Clinical Focus
Perinatal & Reproductive Psychiatry
Specialized psychiatric care for pregnancy, postpartum, and reproductive transitions.
What is it?
Perinatal and reproductive psychiatry is the subspecialty focused on psychiatric conditions that arise during pregnancy, the postpartum period, and hormonal transitions such as perimenopause. Perinatal mood and anxiety disorders affect approximately one in five women during pregnancy and the postpartum period, making them among the most common complications of pregnancy. Despite their prevalence, these conditions are frequently underdiagnosed and undertreated.
Reproductive psychiatry extends beyond the postpartum period to encompass premenstrual dysphoric disorder (PMDD), psychiatric symptoms during fertility treatment, mood changes during pregnancy, postpartum conditions, and the psychiatric consequences of perimenopause. Dr. Staley specializes in the intersection of reproductive hormones and psychiatric illness, bringing dual board certification in general psychiatry and consultation-liaison psychiatry.
Clinical Presentation
Postpartum depression is the most recognized perinatal condition but represents only part of the spectrum. Postpartum anxiety—including generalized anxiety, panic attacks, and intrusive thoughts about infant harm—is at least as common and may be more frequently missed.

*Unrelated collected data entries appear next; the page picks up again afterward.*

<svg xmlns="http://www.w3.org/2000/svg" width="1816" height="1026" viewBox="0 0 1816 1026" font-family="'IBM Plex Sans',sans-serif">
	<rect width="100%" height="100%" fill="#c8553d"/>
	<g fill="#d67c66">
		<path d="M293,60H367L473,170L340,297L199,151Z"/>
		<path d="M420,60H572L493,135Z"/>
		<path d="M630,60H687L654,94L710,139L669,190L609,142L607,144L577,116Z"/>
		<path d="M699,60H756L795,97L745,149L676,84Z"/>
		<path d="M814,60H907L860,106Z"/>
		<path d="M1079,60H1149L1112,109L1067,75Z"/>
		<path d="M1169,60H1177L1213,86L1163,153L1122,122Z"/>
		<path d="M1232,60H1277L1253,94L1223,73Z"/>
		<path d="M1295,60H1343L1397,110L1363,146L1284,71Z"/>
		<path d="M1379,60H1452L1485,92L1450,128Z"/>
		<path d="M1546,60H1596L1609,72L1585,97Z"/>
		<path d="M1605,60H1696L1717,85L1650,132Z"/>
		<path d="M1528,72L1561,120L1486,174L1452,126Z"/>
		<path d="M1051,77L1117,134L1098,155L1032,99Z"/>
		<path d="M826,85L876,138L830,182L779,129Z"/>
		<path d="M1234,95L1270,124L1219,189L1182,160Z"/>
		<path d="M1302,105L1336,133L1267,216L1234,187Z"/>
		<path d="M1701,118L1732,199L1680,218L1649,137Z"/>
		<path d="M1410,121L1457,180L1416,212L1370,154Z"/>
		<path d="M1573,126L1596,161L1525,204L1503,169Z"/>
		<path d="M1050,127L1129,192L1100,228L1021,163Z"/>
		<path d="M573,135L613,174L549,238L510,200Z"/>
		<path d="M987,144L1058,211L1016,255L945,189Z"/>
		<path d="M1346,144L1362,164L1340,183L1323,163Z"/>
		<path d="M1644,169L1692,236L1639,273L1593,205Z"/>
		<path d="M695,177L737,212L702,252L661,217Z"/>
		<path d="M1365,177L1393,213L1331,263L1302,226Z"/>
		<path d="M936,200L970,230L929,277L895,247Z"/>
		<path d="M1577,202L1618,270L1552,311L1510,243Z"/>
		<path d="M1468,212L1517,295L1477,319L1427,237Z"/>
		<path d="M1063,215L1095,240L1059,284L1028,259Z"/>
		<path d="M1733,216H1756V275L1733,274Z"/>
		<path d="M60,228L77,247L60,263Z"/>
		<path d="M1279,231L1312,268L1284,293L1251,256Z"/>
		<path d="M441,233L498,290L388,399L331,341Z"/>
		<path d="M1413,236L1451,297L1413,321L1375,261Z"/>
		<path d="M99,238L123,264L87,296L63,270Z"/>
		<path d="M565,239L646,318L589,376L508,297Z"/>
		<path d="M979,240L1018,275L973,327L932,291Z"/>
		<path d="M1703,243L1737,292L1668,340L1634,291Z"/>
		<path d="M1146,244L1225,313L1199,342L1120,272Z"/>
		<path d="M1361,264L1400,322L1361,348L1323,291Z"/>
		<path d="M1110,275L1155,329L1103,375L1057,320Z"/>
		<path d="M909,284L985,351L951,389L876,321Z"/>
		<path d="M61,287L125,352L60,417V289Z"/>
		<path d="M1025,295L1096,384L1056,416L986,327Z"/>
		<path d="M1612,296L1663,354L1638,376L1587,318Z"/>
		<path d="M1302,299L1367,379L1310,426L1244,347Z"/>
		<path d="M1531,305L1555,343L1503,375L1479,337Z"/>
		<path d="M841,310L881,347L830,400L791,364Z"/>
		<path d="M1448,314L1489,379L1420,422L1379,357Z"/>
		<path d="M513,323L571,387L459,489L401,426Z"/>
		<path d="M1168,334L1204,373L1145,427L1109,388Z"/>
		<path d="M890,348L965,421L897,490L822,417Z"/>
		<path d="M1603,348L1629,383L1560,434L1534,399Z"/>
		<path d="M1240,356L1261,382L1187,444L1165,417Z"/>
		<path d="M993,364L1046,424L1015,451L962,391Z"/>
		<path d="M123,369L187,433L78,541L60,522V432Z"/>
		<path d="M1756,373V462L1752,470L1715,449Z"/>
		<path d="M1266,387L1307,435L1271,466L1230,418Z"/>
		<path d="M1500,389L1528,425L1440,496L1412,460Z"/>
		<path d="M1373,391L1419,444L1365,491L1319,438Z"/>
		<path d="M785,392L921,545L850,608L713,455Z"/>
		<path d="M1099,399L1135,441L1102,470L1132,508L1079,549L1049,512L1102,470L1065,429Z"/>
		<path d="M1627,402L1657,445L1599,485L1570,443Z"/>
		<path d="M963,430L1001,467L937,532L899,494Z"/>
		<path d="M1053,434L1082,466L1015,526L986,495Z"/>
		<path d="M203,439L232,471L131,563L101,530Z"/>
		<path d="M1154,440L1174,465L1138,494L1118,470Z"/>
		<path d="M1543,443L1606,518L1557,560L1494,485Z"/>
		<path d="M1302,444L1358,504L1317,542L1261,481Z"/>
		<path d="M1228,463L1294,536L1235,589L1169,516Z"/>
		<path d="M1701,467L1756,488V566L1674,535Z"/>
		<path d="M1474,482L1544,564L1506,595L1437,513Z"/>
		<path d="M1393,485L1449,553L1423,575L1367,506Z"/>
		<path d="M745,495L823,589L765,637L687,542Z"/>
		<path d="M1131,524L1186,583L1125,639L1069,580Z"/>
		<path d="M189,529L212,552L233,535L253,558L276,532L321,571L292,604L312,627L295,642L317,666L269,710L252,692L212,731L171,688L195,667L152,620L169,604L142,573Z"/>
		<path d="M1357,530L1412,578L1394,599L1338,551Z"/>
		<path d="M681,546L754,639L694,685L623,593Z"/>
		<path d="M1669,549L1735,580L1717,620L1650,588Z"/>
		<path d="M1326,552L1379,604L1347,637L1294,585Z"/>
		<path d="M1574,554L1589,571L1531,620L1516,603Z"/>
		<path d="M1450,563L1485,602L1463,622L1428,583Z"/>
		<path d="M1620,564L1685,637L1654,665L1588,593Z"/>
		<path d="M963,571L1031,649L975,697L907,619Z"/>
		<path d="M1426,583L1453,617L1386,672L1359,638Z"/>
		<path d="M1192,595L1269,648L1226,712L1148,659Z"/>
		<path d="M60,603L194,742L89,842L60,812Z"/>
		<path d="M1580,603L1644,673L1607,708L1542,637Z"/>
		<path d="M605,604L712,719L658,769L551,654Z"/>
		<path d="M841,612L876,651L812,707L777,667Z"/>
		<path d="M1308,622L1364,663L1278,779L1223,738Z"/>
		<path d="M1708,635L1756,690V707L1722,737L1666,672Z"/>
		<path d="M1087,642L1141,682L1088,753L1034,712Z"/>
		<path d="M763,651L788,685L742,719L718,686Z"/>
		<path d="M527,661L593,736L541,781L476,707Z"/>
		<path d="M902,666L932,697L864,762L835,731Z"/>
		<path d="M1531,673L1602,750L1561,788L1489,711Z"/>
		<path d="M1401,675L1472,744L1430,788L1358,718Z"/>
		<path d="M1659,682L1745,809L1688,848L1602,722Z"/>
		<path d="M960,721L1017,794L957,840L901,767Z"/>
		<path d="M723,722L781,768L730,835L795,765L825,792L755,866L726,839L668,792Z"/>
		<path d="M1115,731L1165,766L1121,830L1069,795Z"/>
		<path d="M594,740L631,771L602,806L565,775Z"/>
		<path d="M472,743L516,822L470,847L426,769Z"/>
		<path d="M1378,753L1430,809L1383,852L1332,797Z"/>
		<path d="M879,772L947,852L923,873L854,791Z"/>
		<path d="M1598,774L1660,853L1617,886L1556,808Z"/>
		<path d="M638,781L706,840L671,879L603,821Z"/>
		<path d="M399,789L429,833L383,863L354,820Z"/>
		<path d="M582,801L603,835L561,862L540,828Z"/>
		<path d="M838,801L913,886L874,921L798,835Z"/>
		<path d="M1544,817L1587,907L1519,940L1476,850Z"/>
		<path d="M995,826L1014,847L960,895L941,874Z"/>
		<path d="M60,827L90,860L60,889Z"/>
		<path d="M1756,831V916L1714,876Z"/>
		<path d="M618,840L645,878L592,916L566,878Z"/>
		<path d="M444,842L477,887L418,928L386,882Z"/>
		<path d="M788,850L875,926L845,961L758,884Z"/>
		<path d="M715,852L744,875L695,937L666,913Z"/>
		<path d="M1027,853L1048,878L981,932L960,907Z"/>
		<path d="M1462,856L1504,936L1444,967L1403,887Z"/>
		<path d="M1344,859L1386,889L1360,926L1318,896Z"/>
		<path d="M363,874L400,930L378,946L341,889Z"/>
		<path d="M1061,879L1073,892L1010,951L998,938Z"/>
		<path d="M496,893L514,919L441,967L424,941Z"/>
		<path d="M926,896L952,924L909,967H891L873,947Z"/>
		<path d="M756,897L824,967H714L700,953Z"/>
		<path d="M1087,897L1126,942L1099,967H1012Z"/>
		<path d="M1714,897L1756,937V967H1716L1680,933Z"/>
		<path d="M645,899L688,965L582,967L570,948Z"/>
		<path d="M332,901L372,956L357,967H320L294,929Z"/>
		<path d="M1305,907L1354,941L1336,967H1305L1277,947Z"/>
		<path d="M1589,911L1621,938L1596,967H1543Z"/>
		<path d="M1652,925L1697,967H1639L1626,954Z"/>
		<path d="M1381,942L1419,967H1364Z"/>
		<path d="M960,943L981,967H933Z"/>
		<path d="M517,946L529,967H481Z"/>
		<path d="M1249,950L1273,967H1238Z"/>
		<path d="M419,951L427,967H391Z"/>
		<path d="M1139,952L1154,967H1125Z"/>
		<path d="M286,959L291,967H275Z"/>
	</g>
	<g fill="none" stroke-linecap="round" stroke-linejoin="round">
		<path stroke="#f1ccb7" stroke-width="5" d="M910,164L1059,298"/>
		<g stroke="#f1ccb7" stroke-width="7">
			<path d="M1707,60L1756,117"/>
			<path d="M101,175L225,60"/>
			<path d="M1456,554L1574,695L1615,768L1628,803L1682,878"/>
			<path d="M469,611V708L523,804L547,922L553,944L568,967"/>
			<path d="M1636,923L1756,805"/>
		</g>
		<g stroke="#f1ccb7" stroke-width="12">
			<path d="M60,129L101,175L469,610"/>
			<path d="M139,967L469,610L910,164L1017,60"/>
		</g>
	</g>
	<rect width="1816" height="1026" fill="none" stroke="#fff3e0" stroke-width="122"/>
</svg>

Postpartum OCD involves intrusive, unwanted thoughts about harm to the infant. These thoughts are ego-dystonic: the mother finds them horrifying and contrary to her feelings. This is distinct from postpartum psychosis and does not indicate risk to the infant.
The hormonal fluctuations of perimenopause trigger or exacerbate psychiatric symptoms in a significant subset of women. New-onset depression, anxiety, insomnia, irritability, and cognitive complaints during perimenopause are frequently misattributed to life stress rather than recognized as hormonally mediated.
The Consultation-Liaison Perspective
Treatment decisions during pregnancy and lactation require careful risk-benefit analysis accounting for medication exposure risks, untreated maternal illness risks, and pharmacokinetic changes during pregnancy. Untreated maternal psychiatric illness carries its own risks: preterm birth, low birth weight, impaired bonding, and maternal suicide.
For perimenopausal patients, many women are prescribed antidepressants that provide only partial relief because the hormonal component is not addressed. Women with histories of PMDD, postpartum depression, or oral contraceptive-related mood changes are at highest risk for perimenopausal psychiatric symptoms, suggesting a shared vulnerability to hormone-driven mood disruption.
Treatment Approach
Dr. Staley's C-L certification enables her to manage the medical-psychiatric complexity inherent in reproductive psychiatry. She uses current reproductive psychiatry safety data to guide medication selection and communicates directly with obstetric providers.
For perimenopausal symptoms, we evaluate whether hormonal intervention (coordinated with the patient's gynecologist), psychiatric medication, or both are indicated. We do not prescribe benzodiazepines during pregnancy or lactation. For acute anxiety, we use alternatives with established safety profiles in reproductive contexts.
Why This Is Different at Our Practice
Dr. Staley is board certified in both general psychiatry and consultation-liaison psychiatry—a dual certification directly relevant to the medical complexity of reproductive psychiatry. Most general psychiatrists either discontinue all medications during pregnancy (which carries its own risks) or continue without adjusting for pregnancy physiology. Dr. Staley navigates this clinical territory with evidence-based precision.
Psychiatrist: Dr. Staley
Frequently Asked Questions
Is it safe to take psychiatric medication during pregnancy?+
Many medications can be used safely during pregnancy when clinically warranted. The decision involves weighing medication exposure risks against untreated maternal illness risks, which include preterm birth, low birth weight, and impaired bonding. Dr. Staley uses current reproductive safety data and coordinates with your obstetric provider.
Can perimenopause cause psychiatric symptoms?+
Yes. Hormonal fluctuations of perimenopause trigger new-onset depression, anxiety, insomnia, and cognitive complaints. Women with histories of PMDD or postpartum depression are at highest risk. Treatment may involve psychiatric medication, hormonal intervention, or both.
What is postpartum OCD?+
Postpartum OCD involves intrusive, unwanted thoughts about harm to the infant. These thoughts are deeply distressing and contrary to the mother's feelings. They do not indicate danger to the infant. The condition is treatable with appropriate medication and therapy.
Do you only treat women?+
Our perinatal and reproductive psychiatry services primarily serve patients experiencing symptoms related to hormonal transitions. Dr. Staley also treats general psychiatric conditions in all adult patients.